Murphy put it in the simplest terms possible: “When you throw the ball to him, he’s faster than the guy covering him.”
But even when he made the football team at Hinds, it wasn’t like Hightower became a star. In fact, his numbers during his two years in junior college weren’t even that impressive:
2016: 18 catches for 273 yards and three touchdowns
2017: 13 catches for 236 yards and four touchdowns
See, that team back then was stacked at the receiver position. They had guys like Stephen Guidry (Mississippi State), Chris Blair (Alcorn State), Ra’Meik Wallace (Jackson State) and DeMichael Harris (Southern Miss), who all went on to Division I FBS or FCS schools. Guidry and Harris were signed by the Cowboys and Colts, respectively, this offseason.
So, there were a lot of mouths to feed in those offenses. And that’s the point the Hinds coaches made to Boise State when they began recruiting Hightower.
“They were just like anybody; they want to see numbers,” Murphy said. “But then when you start looking at the depth that we had, trying to find a way to put those pieces of the puzzle together, they were like, ‘Coach this guy is the real deal.’ Yeah, I’m telling you it’s a no-brainer, get him on the field.”

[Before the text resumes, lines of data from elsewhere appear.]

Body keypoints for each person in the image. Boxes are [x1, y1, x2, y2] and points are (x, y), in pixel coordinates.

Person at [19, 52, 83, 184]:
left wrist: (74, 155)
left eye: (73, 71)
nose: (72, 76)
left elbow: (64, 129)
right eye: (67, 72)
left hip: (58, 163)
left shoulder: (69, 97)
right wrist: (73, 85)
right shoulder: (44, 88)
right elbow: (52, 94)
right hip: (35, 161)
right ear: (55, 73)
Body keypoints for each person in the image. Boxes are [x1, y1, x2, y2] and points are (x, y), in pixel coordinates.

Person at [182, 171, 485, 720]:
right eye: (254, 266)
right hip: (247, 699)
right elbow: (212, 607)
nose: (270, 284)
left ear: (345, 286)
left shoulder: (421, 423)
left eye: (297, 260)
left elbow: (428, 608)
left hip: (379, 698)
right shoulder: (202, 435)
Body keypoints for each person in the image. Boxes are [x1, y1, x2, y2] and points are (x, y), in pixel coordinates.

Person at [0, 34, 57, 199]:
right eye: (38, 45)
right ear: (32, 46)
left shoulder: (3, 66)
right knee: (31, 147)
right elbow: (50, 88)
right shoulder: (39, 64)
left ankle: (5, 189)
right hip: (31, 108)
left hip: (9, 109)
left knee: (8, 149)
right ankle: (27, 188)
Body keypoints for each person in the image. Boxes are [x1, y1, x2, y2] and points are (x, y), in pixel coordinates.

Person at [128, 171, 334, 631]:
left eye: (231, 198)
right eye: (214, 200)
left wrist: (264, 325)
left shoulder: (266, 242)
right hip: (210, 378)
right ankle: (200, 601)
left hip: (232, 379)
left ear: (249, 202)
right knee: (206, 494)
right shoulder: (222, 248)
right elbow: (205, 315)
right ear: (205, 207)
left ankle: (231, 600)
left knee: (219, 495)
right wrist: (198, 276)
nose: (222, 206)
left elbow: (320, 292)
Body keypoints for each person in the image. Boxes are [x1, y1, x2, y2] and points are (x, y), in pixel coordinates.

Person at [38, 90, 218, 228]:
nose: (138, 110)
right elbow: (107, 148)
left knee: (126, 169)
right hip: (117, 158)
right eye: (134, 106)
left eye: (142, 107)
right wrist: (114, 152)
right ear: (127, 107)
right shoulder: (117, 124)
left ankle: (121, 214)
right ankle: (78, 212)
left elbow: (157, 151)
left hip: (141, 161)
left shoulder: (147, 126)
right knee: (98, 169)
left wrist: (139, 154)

Expectations for Hightower in the NFL
Murphy has a favorite story about Hightower. He doesn’t even remember who they were playing but he dialed up a deep pass to Guidry and they didn’t complete it, so Hightower ran to the sideline and got on the headset with his offensive coordinator.
“Coach, you know,” Hightower said, “Kills is not the only one who can catch the deep ball. I’ll go get it.”
So the next play, Murphy called a deep ball for Hightower. Touchdown.
To Murphy, that story kind of illustrates what Hightower is all about to him. Tell him he can’t do something and he will. He’s always had that type of confidence in himself.
Now, Hightower is a fifth-round draft pick coming into his rookie season in an offseason that has been one of the most unusual in NFL history. He hasn’t even had a chance to work out with all of his teammates yet or even meet his coaches in person.
But Murphy has seen a lot of his players have NFL careers and he has no doubts about Hightower.
“He’s one of those guys when you tell him he can’t do something, he goes out and tries to prove you wrong,” Murphy said. “Just like in every level. Just like when he went from high school to Hinds, when he went from Hinds to Boise and now going to the NFL. The talent level steps up and you’ve got to step up your game. And he’ll do that. That’s what he’s about.”